PARSHALLE v. CURL.
Action to recover overcharges paid as rental for residential property. Defendant appeals from a judgment for plaintiff.
Plaintiff asserted at the trial that in January, 1946, she rented from defendant a dwelling house at 6672 Whitley Terrace in Los Angeles, including the garage and ‘the pagoda,’ for $85 per month. (The pagoda, located in the garden, consisted of two rooms—one above the other.) She testified that on January 7, 1946, she paid to appellant, upon her demand, a bonus of $450 cash. She also testified that she paid to appellant, upon her demand, the following amounts: $135 per month as rental for each of the months of April, May, and June, 1946; $140 per month as rental for each of the months of July, August, September, October, November, December, 1946, and January, 1947; and $450 as a bonus (about July 11, 1946), upon demand by appellant.
The court found that plaintiff rented the house, garage, and pagoda for $85 per month; that plaintiff paid to defendant as rental therefor the amounts which plaintiff testified that she had paid; and that, at the time the rental agreement was made and thereafter, the maximum rental fixed by the Office of Price Administration for the dwelling house at 6672 Whitley Terrace, including a garage and ‘the pagoda,’ was $85 per month.
Appellant alleged in her answer that about January 1, 1946, plaintiff rented a portion of the house at said address for $85 per month; that on April 7, 1946, plaintiff rented the pagoda at said address for $50 per month; and that about September 7, 1946, plaintiff rented the garage for $5 per month. The court found that it was not true that plaintiff rented the pagoda for $50 per month; and that it was not true that plaintiff rented the garage for $5 per month.
Appellant contends that the evidence is insufficient to support the finding that the maximum rental for the premises was $85 per month. Appellant argues that the maximum rental for the entire premises was $135 per month, that is, $85 per month for the house and $50 per month for the pagoda. (She does not assert that the charge of $5 per month for the garage was proper.)
Plaintiff testified that when she rented the place appellant told her that the rent was $160 per month and that she wanted $450 cash in advance, to be applied in part each month on the $160 per month—after the payment of $85 each month; that appellant said she was renting the entire place to her if she paid $450 in advance. Plaintiff also testified as follows: that the entire place consisted of the house, the garage, and the pagoda; that appellant refused to give her a receipt for the $450 paid in January, 1946; that when appellant was showing the property to plaintiff, at the time they were negotiating relative to it, she took plaintiff into the garden where the pagoda was located and stated that she did not have a key to the pagoda; she told plaintiff that plaintiff should pay all the utilities; and that during the time plaintiff occupied the premises she took care of the garden, put in over 100 plants, and watered the lawn daily. Plaintiff also testified that after she had rented the premises and had paid the $450, appellant told her that she had reserved one room in the house because she had had a lawsuit with the O.P.A. and she had to pretend that she lived there; that appellant did not live there, but rented the ‘reserved’ room and a bathroom to someone else. She also testified that about April 7, 1946, the appellant told plaintiff that she intended to put a shoemaker in the pagoda; that if plaintiff did not want him there she would have to pay appellant $50 a month additional; plaintiff replied that she would pay it because there were no bath facilities in the pagoda and she did not want an occupant of the pagoda to use the bath facilities of the house she had rented; about May, 1946, when plaintiff purchased an automobile, she told appellant that she needed the garage, and appellant replied that she wanted an additional $5 a month for the garage; and plaintiff agreed to pay said amount and did pay it commencing in July, 1946. Plaintiff testified further that on July 7, 1946, appellant demanded that plaintiff pay her an additional $450, and stated that if she wanted to stay there she would have to pay it; and plaintiff paid said $450 in addition to the $140 monthly rental.

**RECORDED INFORMATION**.
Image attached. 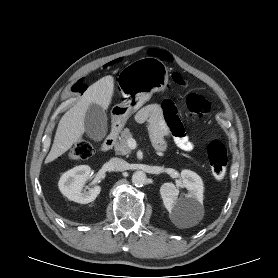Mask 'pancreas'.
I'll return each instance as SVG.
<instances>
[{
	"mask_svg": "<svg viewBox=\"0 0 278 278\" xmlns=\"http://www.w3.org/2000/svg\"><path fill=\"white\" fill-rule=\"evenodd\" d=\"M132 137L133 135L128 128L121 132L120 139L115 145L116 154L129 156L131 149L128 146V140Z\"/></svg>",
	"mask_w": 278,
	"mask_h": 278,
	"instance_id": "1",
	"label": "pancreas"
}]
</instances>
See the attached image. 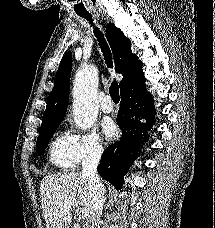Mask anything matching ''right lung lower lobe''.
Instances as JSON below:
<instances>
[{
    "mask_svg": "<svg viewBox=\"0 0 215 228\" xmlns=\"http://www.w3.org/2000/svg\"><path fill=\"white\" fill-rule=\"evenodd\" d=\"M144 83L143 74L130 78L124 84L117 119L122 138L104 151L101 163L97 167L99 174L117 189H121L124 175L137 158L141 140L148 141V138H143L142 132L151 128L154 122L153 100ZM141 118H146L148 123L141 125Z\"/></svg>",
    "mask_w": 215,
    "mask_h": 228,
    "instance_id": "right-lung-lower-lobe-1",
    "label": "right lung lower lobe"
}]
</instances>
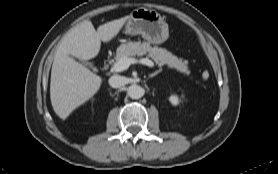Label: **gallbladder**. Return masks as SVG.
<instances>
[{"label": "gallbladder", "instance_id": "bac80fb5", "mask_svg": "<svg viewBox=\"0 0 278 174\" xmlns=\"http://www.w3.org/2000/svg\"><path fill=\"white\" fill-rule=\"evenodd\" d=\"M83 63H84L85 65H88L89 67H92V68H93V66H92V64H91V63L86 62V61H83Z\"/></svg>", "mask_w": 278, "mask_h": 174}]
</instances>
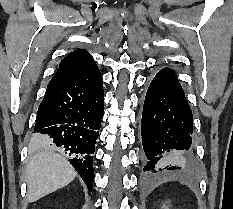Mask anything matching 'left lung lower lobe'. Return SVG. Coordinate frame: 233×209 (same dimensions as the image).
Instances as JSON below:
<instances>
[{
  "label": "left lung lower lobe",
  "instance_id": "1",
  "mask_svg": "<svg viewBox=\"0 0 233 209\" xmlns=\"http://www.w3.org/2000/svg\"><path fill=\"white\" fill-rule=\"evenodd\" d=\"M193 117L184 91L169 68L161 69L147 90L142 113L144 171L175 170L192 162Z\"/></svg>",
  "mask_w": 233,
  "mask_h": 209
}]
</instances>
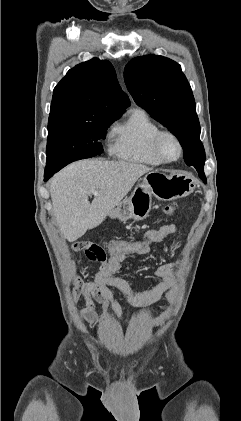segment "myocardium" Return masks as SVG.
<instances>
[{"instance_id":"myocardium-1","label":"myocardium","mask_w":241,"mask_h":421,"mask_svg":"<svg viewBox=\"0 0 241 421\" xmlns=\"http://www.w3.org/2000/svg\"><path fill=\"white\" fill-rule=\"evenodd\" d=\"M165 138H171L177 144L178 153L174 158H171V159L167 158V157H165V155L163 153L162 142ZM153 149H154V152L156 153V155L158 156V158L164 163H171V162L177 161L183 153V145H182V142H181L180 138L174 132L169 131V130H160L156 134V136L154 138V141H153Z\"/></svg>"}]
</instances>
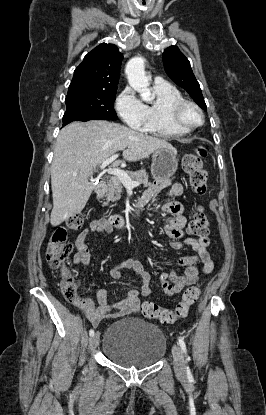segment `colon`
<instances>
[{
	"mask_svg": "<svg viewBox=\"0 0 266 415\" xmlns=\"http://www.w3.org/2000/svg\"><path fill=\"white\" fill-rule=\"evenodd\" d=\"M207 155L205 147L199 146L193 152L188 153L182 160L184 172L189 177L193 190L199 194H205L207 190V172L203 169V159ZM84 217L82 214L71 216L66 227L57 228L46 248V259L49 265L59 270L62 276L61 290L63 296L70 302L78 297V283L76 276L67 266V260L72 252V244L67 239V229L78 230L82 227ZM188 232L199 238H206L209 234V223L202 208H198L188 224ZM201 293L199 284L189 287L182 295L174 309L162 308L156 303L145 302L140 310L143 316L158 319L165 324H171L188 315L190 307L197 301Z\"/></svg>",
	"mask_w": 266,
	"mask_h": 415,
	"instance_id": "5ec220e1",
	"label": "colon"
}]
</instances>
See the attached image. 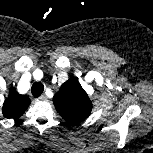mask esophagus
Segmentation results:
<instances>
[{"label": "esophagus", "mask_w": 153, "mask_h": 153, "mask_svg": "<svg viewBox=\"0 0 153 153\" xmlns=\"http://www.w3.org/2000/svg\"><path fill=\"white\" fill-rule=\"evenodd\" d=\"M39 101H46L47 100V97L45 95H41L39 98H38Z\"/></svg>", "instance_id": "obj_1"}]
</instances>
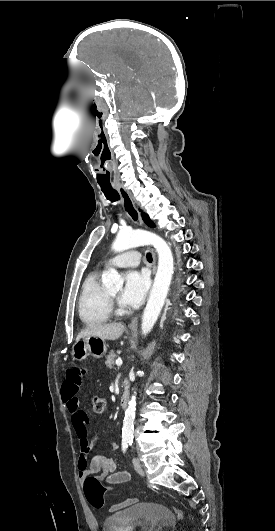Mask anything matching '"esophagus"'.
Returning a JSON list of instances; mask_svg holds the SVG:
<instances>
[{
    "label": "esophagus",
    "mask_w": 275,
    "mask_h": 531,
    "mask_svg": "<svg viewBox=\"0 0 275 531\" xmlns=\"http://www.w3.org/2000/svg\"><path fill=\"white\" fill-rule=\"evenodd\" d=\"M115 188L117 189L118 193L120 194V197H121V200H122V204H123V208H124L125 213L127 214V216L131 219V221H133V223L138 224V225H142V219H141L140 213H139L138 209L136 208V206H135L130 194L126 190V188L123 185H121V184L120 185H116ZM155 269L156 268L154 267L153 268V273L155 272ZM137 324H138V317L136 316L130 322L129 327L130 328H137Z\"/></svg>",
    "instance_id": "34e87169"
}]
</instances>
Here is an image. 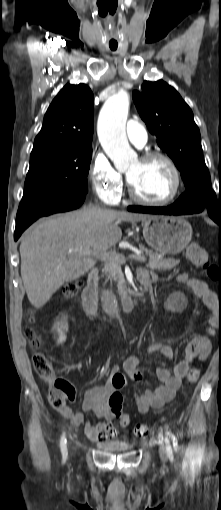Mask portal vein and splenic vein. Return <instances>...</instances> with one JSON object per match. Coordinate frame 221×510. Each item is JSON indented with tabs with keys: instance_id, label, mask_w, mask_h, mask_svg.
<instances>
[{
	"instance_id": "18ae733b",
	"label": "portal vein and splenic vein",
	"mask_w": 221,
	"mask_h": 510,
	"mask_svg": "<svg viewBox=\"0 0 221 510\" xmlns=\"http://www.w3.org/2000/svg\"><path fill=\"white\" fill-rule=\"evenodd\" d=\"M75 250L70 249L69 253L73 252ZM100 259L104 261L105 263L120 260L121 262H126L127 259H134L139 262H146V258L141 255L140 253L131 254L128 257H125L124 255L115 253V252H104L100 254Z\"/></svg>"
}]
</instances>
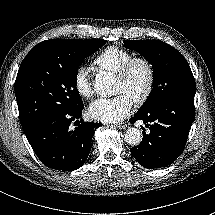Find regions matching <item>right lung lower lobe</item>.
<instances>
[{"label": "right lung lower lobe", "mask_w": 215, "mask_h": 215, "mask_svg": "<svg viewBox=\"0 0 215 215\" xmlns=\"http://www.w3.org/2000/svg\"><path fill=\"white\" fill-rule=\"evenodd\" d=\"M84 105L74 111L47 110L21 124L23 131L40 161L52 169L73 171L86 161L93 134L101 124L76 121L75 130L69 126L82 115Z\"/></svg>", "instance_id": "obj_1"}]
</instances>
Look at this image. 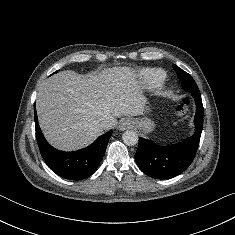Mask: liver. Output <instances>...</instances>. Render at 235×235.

**WORK INSTRUCTIONS**.
In the Parshalle v. Curl excerpt, what did the pagoda in the garden consist of?

**RESULT**.
Two rooms, one above the other.